» Task requirements
What lines below include the string "아메리카노"? Pick them out and copy them.

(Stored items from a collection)
◆ ◆ ◆ ◆ ◆ ◆ ◆

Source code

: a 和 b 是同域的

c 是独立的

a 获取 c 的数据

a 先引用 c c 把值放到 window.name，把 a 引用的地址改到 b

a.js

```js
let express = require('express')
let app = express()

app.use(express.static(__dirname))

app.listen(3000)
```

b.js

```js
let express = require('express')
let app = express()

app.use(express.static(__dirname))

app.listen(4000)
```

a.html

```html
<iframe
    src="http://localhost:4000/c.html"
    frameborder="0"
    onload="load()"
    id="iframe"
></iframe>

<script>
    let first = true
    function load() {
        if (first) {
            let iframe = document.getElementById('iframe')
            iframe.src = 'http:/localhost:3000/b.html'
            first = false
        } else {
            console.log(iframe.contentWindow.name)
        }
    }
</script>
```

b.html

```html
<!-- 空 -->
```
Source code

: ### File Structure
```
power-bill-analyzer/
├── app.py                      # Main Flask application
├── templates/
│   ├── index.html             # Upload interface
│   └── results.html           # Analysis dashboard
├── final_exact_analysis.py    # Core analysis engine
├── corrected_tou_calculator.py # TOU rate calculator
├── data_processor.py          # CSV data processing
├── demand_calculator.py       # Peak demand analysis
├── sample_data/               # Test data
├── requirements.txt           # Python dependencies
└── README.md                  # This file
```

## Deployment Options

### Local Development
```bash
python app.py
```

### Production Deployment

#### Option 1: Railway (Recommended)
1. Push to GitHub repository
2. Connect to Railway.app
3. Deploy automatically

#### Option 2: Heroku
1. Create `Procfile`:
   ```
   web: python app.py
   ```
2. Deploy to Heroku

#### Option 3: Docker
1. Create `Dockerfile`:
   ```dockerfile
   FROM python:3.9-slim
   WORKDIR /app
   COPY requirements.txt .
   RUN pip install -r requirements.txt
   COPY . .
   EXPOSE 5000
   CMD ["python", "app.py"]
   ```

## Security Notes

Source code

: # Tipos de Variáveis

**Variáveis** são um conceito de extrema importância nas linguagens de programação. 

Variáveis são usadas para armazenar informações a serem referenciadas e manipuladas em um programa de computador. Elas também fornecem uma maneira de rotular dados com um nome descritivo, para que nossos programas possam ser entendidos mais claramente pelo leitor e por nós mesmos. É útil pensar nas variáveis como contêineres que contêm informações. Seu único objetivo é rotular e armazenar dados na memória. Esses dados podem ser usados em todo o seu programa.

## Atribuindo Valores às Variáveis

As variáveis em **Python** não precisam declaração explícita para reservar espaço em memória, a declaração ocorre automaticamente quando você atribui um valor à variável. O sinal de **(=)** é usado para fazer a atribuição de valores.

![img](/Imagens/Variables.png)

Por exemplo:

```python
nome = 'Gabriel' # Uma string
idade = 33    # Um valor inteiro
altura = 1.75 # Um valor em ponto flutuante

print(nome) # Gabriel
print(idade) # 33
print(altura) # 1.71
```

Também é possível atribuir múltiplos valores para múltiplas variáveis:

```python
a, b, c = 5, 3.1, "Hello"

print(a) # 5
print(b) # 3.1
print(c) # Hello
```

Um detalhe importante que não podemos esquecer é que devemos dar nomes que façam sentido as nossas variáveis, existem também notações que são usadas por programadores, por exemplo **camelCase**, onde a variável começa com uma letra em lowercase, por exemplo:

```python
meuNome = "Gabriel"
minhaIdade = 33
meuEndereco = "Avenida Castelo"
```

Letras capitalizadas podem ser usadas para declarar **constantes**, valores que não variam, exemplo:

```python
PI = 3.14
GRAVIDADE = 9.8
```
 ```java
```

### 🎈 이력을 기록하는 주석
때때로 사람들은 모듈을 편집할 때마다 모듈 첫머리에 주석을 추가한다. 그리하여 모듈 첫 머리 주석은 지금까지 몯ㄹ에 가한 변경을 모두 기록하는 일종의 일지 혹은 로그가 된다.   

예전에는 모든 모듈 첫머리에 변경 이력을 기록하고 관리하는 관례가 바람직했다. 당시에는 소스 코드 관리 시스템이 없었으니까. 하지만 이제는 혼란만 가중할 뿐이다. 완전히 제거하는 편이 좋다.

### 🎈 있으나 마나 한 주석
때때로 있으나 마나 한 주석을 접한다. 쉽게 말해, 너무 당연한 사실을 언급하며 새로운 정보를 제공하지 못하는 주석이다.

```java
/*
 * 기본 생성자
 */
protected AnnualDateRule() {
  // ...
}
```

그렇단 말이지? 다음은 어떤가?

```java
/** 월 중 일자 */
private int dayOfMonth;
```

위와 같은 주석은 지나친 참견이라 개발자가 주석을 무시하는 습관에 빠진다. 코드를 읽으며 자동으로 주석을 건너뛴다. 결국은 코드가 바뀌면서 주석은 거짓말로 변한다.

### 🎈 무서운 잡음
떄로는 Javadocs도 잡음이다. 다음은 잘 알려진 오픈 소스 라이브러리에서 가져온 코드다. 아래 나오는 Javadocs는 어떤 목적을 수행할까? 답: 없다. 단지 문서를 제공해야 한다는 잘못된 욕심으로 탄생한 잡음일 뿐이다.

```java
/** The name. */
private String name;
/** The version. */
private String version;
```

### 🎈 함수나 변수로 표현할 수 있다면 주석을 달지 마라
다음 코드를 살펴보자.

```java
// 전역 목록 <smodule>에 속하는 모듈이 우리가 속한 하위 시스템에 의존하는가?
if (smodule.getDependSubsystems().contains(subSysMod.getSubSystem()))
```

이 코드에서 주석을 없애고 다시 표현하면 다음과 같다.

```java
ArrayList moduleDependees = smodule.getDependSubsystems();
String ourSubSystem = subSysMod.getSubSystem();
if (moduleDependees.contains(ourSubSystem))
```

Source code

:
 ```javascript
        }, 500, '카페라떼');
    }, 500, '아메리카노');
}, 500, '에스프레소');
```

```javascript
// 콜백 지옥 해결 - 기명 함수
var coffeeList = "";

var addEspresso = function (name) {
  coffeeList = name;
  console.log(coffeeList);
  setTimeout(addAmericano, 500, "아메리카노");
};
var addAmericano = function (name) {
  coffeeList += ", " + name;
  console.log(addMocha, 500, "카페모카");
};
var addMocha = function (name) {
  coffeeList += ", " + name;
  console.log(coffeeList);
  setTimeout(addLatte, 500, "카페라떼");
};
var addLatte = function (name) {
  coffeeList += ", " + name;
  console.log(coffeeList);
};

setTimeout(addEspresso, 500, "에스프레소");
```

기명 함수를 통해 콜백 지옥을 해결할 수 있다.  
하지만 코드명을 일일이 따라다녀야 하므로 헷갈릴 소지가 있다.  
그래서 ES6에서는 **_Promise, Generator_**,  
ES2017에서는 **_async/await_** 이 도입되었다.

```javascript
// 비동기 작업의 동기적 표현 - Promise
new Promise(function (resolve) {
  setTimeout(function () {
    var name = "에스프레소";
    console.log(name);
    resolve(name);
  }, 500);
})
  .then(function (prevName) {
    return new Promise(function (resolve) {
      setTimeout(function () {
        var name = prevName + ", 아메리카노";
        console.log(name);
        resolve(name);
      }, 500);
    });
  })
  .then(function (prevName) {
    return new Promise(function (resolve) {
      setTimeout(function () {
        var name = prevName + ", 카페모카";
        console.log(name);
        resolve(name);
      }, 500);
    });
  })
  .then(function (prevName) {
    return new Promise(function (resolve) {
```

◆ ◆ ◆ ◆ ◆ ◆ ◆

» Answer to this problem
    }, 500, '아메리카노');
  setTimeout(addAmericano, 500, "아메리카노");
        var name = prevName + ", 아메리카노";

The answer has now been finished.